Internet recruitment portals getting popular

Qatar, 25 May 2005

DUBAI - Middle East web-based recruitment portals are now displacing traditional Europe-based print advertising as prime recruiting source for educational institutions.

Internet recruitment portals are fast becoming the medium of choice for GCC schools, colleges and universities to find and hire qualified professional teachers, rapidly displacing traditional advertising in expensive European publications.

Web-based recruitment services with focused databases reach more teachers faster at a fraction of the cost than the traditional scattershot approach that once prevailed where educational institutions in the region would launch expensive annual advertising announcements in publications like the UK-based Times' Educational Supplement or The Guardian.

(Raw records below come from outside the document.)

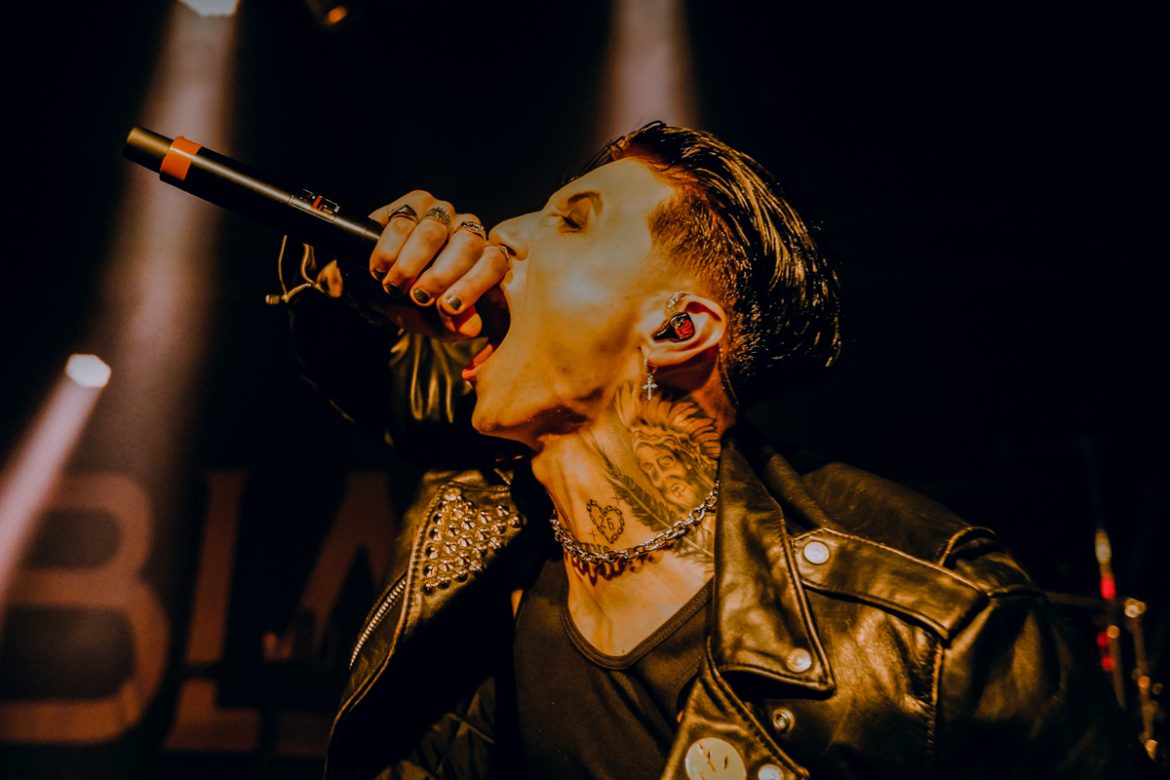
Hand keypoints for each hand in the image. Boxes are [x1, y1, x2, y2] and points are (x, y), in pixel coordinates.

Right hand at [366, 191, 509, 340]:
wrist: (376, 290)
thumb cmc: (415, 306)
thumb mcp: (435, 325)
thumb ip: (454, 326)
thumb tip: (470, 327)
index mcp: (482, 259)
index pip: (493, 263)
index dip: (473, 285)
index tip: (447, 306)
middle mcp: (467, 230)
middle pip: (467, 244)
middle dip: (440, 276)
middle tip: (418, 298)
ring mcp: (441, 213)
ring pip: (433, 231)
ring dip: (410, 264)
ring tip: (394, 286)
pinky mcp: (411, 203)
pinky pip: (403, 220)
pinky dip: (389, 249)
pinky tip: (380, 268)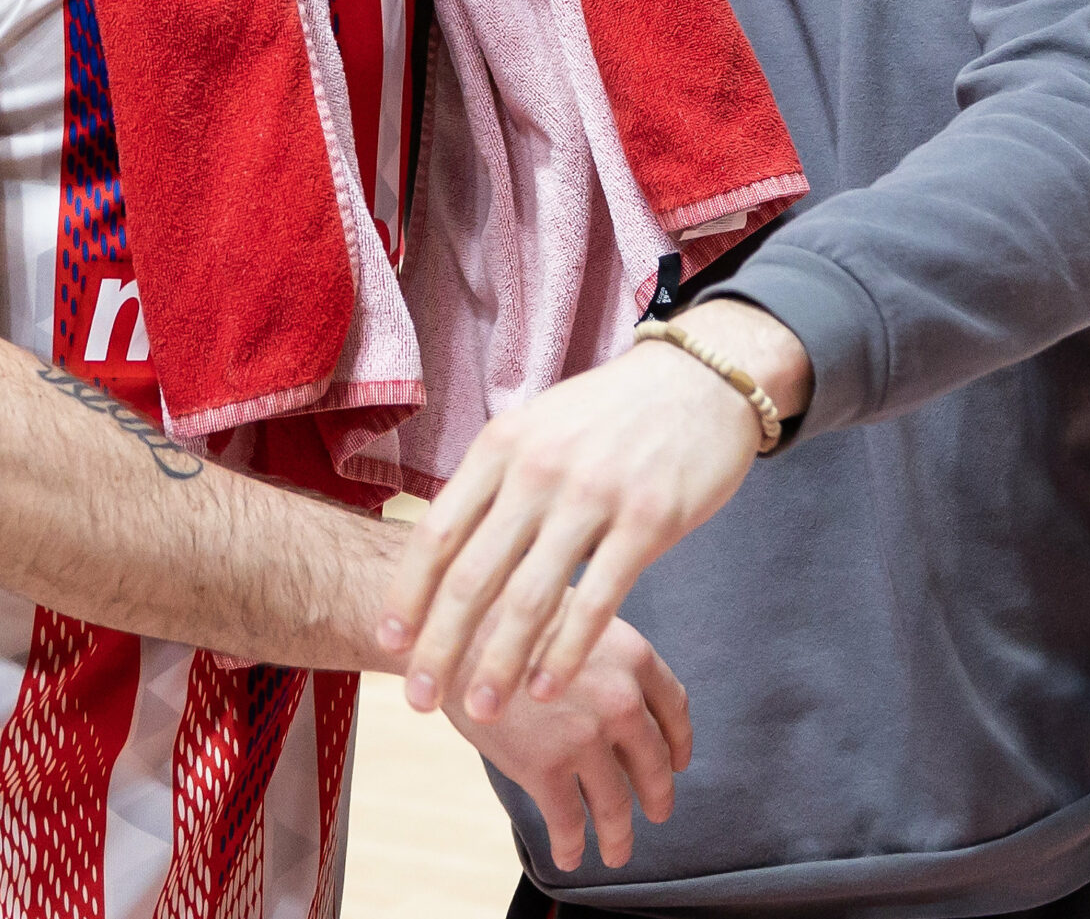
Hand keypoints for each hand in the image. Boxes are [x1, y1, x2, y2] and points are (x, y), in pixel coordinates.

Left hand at [382, 300, 803, 726]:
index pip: (437, 531)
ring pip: (532, 597)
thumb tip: (446, 555)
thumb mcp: (536, 428)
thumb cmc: (608, 415)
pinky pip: (599, 600)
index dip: (409, 593)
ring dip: (499, 663)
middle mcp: (538, 468)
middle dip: (440, 645)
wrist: (699, 379)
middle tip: (418, 698)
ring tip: (481, 711)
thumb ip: (494, 483)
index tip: (389, 642)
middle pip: (473, 574)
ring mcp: (594, 494)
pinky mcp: (649, 519)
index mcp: (501, 445)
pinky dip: (566, 653)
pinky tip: (547, 690)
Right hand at [444, 616, 691, 872]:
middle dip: (658, 795)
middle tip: (657, 811)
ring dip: (618, 834)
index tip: (677, 762)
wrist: (451, 628)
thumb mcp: (573, 614)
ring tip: (617, 851)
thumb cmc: (504, 612)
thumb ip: (602, 651)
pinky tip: (568, 855)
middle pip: (653, 762)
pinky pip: (568, 820)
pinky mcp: (545, 767)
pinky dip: (571, 845)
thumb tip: (614, 685)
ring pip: (616, 803)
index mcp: (633, 655)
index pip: (674, 708)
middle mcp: (621, 699)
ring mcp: (585, 736)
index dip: (678, 742)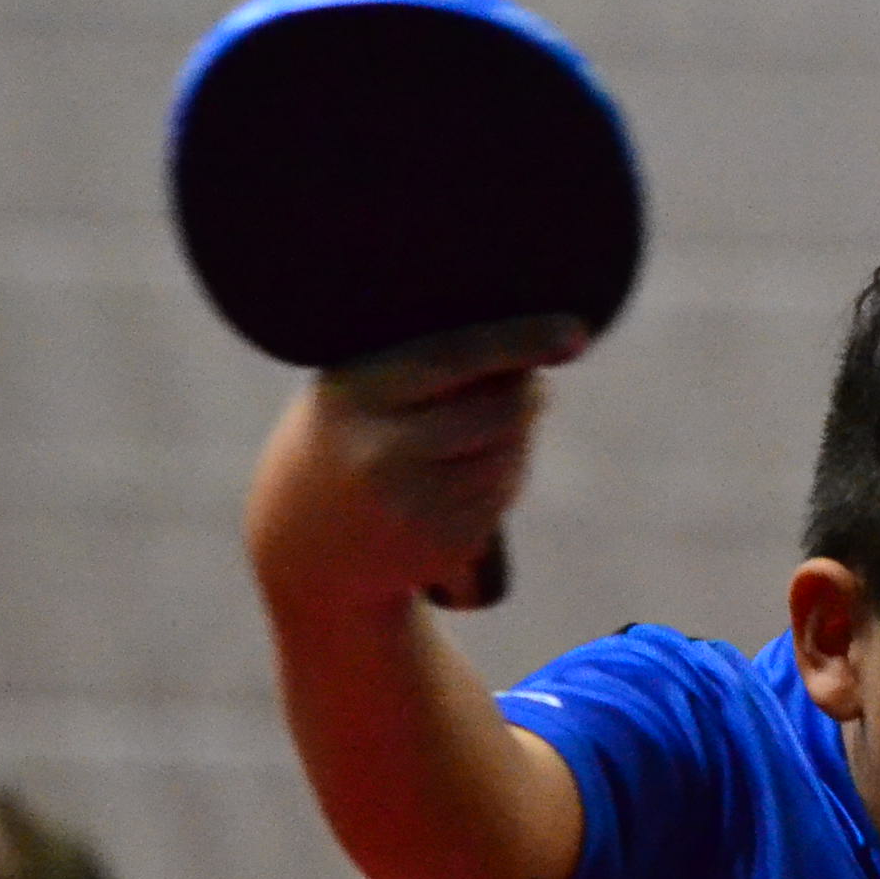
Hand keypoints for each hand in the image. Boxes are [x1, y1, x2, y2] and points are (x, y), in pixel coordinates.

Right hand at [244, 314, 588, 614]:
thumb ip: (429, 359)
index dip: (522, 341)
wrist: (303, 540)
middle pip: (501, 411)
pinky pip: (503, 497)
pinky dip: (503, 477)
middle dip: (526, 392)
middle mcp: (382, 454)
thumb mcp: (359, 384)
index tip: (576, 333)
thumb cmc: (348, 434)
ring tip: (473, 430)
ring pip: (510, 455)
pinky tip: (461, 473)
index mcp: (357, 393)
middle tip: (522, 381)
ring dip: (517, 435)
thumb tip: (534, 345)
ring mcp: (413, 507)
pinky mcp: (441, 545)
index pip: (458, 357)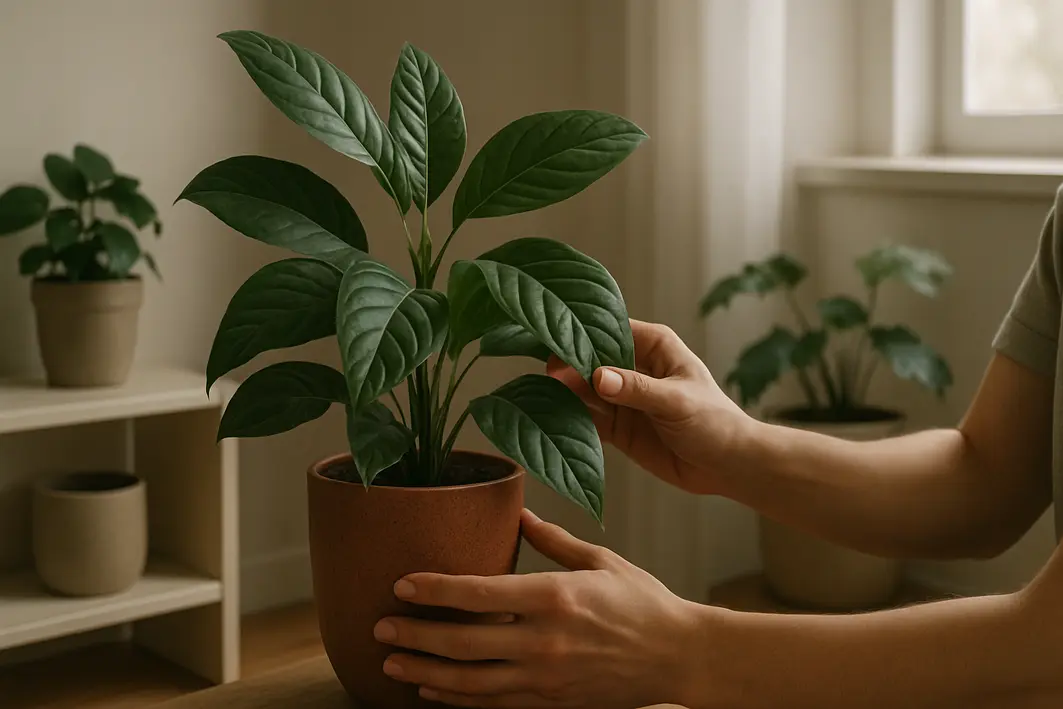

"Times have changed," said Anisha Kassim, a former teacher who now heads up teacher recruiting for GulfTalent, one of the region's fastest growing web-based recruitment portals.

"GulfTalent has thousands of qualified and professional teachers on its database, both in the region and internationally and we have already helped several schools and colleges across the region hire qualified teachers," said Kassim, stressing that education was only one of many professional sectors GulfTalent serves, with similar trends being observed in healthcare, engineering and financial services.

Educators and HR managers from across the GCC endorse this new HR solution.

According to Michael Mullen, Principal of the Modern Renaissance School in Dubai, who used a web-based recruitment portal to source teachers for its new school, Internet hiring is very effective.

"We had access to fantastic teachers and the e-system is so well designed that it makes the whole process easier," he said.

John Forrester, Recruitment Officer for the Kuwait-based Institute for Private Education and Training (IPETQ), said: "We were looking for a service that would give us access to quality candidates who would be valuable assets to our institution. We were very impressed by the results that we received and hope to use it again for our future needs."

Even in Saudi Arabia, where recruiting from outside the Kingdom can be problematic, recruitment portals are building an impressive track-record.

Dr Khaled Ahmed, Chairman of the Mechanical Engineering Department of Jubail Industrial College, said: "Being a highly reputed educational institution in Saudi Arabia means that when we look for staff they have to be of an extremely high calibre. We discovered that using an online recruitment service the whole process was much more time efficient and cost-effective and we were able to identify many international candidates in a matter of days."

The implications for education of web-based recruiting by schools are only beginning to be felt.

According to Kassim, GCC schools now have greater access to the global talent pool of educators than at any time in their history.

"Web-based recruiting has allowed schools and universities to identify the most qualified teaching professionals wherever they may be in the world," said Kassim, adding that the job market is becoming more transparent for teachers too, as they can now more easily compare salary and conditions between schools based anywhere in Dubai, Riyadh, Beijing or Budapest, and take their pick.